= List of Yukon roads =

In addition to numbered highways, Yukon has several other roads that are maintained by the territorial government.

- Aishihik Road (pronounced aysh-ee-ack) is an 84-mile road from the Alaska Highway at Canyon Creek (historic mile 996) to the former airfield of Aishihik at the north end of Aishihik Lake. The airfield was part of the Northwest Staging Route, but was effectively abandoned in 1968. Since then, the Yukon government only maintains the first 27 miles of road, which serves two campgrounds and the Aishihik Lake hydroelectric station. The Champagne-Aishihik First Nation (CAFN) has an aboriginal interest in Aishihik and uses the location for traditional gatherings; it has used the site to host a gathering of the Council of Yukon First Nations when the rotation among member first nations took the gathering to the CAFN.

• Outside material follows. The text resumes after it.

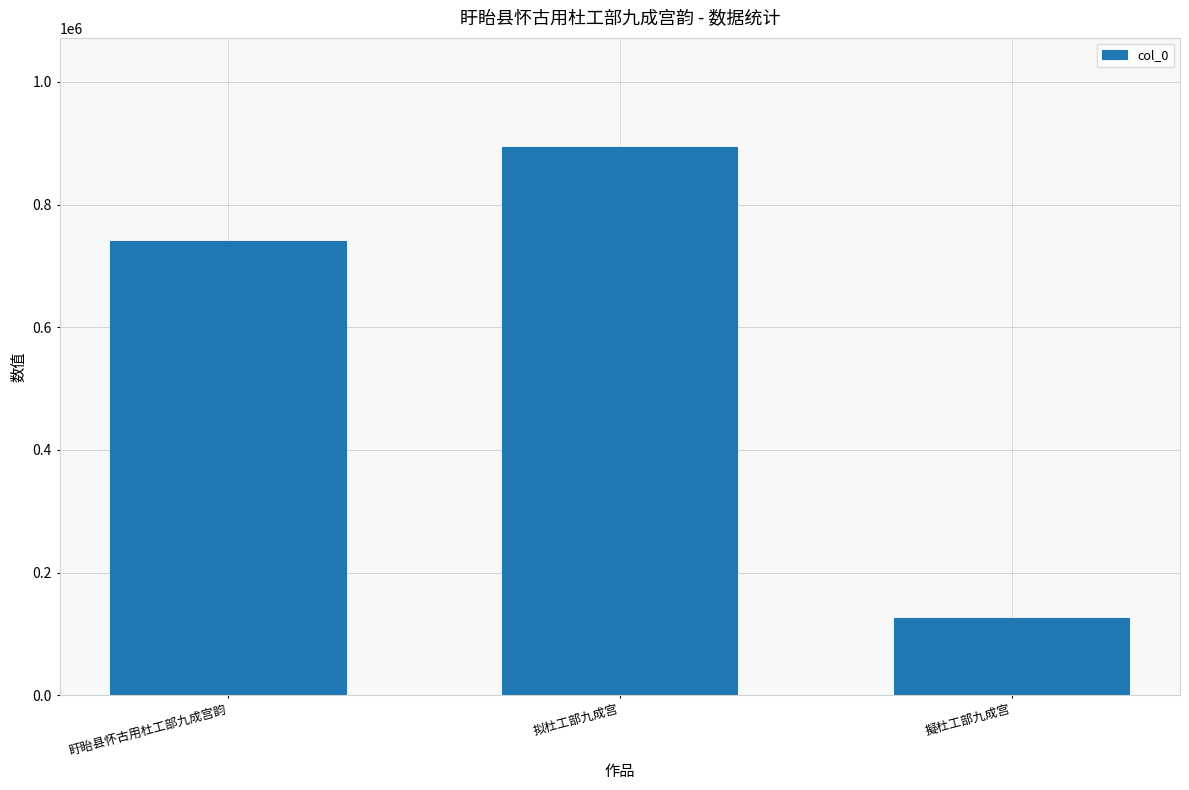

Count the values in the range 125441 to 893208.

3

- Annie Lake Road is an 18-mile road in Mount Lorne hamlet that services residential areas, plus a golf course. During the 1980s, the Skukum Gold Mine made use of the road to connect across the Wheaton River to its gold mining operations.
- Snag Road is a primitive but driveable road that starts from the Alaska Highway south of Beaver Creek, leading approximately 15 miles to the former location of Snag, Yukon. Until 1968, Snag was a military airfield, established as part of the Northwest Staging Route, and the weather station here recorded, on February 3, 1947, the coldest official temperature in North America: 81 degrees below zero, Fahrenheit (-62.8 degrees Celsius). The personnel at the station could also hear conversations at the First Nations (Indian) village just about three miles away. Until the 1970s, the Canadian customs station for Beaver Creek was still called Snag, at a time when the customs station was in the middle of Beaver Creek. Some travelers who missed the customs station, and who the police did not catch up to, traveled up the Snag Road looking for the customs station.
- Ross River Access Road connects Ross River with the Robert Campbell Highway, an approximate nine-mile road that replaces a poorer six-mile section of the Canol Road.
- Kusawa Lake Road, starting at historical mile 960 of the Alaska Highway, provides access to campgrounds on Kusawa Lake as well as a small number of area residents.
- Old Alaska Highway at Champagne served as part of the main highway until fall 2002. It remains open to provide access to Champagne and a traditional campsite.
- Bonanza Creek Road and Hunker Creek Road in the historic Klondike mining district provide access to privately operated mines and some private homes in the Hunker Creek area. These roads are built to minimal standards, and the course of the Bonanza Creek road has been shifted in recent years to accommodate mining operations.